Update: This article originally claimed that “curiously, [King’s Mark Doyle-related] anecdote has since been edited out of the original piece.”
Following publication of the article, author Jacob Brogan reached out to Bounding Into Comics to correct this assessment and clarify that “You can listen to the passage in question via the audio player on the page that you linked to. It begins around 59:44 in that player. You can also find a transcript of the interview in full on Slate‘s site, including the passage you incorrectly claimed was edited out, here: http://www.slate.com/
The article, which has since been update to reflect this information, continues below.
Marvel Executive Editor and Senior Vice President of Publishing Tom Brevoort has accused DC writer Tom King of being hypocritical in his reaction to the recent announcement that Mark Doyle would be leaving DC comics.

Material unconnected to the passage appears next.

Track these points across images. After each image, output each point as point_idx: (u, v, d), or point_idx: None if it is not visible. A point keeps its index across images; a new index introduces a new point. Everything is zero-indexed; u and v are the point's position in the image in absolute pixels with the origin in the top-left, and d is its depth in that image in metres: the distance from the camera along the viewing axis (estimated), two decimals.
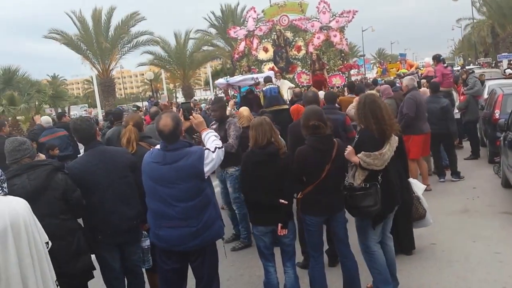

Since his addition to the DC Comics team in 2006, Doyle has had an impressive tenure as an editor for the publisher, having served as the Group Editor for the Batman line of titles since 2014 and as Executive Editor on projects such as DC Black Label and the recent attempt at a Vertigo revamp.
In spite of his massive role in shaping the current state of DC comics, particularly with regard to the Batfamily, Doyle’s departure was announced November 12th, falling casualty to a wider round of layoffs across the publisher’s various departments.
Unsurprisingly, given their time working together during their respective tenures on the Batfamily titles, King reacted to the news of Doyle’s departure by attributing his career to the editor and praising his work within the industry.
“The transcendent, brilliant, visionary editor, Mark Doyle is leaving DC this week,” said King on Twitter, alongside a page from his Batman run, edited by Doyle. “I would not have a career without Mark. He gave me my first gig, my first ongoing, made me take insane risks on big stages. In every genre, he tirelessly pushed comics to be better. A true legend.”
King’s tweet would then prompt a response from Brevoort, who asked the infamous Batman writer, “Didn’t you force him off the BATMAN titles and then crow about it in an interview?”
“It’s a bit odious to cry over the bodies when you had a hand in killing them”, Brevoort added.
‘The interview’ referenced by Brevoort refers to a 2017 interview of Tom King by writer Jacob Brogan for Slate, in which King recalled how a fight between the two over artists for the infamous proposal scene in Batman #24 led to a switch in editors:
Thankfully, the story was quoted in full at the time by Bleeding Cool, and thus can be read in full as it originally appeared:
“Batman #24, there are two editors listed for that book, we switched editors half way though… it’s not normal, it’s very weird.
I got in a big fight with my editor about it, an editor I love, Mark Doyle, he wanted to bring in an artist on it who had not worked on the book before, I knew it was this big moment, Batman proposing to Catwoman, you’re going to turn on Twitter there it’s going to be that stupid image, I want this to be an image with David, I want him to draw this issue. ‘No, no, David’s too busy going on vacation’, just call him, We got in a big fight over it, and in the end we switched editors and got David and that’s how we brought Jamie Rich on the book.
That’s something I could not do earlier in my career, say I’m putting my foot down, that’s something you can only say when you’ve had a lot of success…. When you first come in you have no power at all, you are at the whim of your editors who are in control of whether you eat this day.”
“Shortly after that Mark Doyle would leave Batman and Jamie Rich take his place,” noted Bleeding Cool’s Rich Johnston in the site’s coverage of Doyle’s departure from the Batman title. “It could be that this fight may have precipitated that move. It could have made the move easier. But it doesn’t seem coincidental. Doyle, King’s first editor at DC Comics at Vertigo, who then hired him to write Batman, has not edited a King book since.”
As of writing, King has yet to respond to Brevoort’s criticism.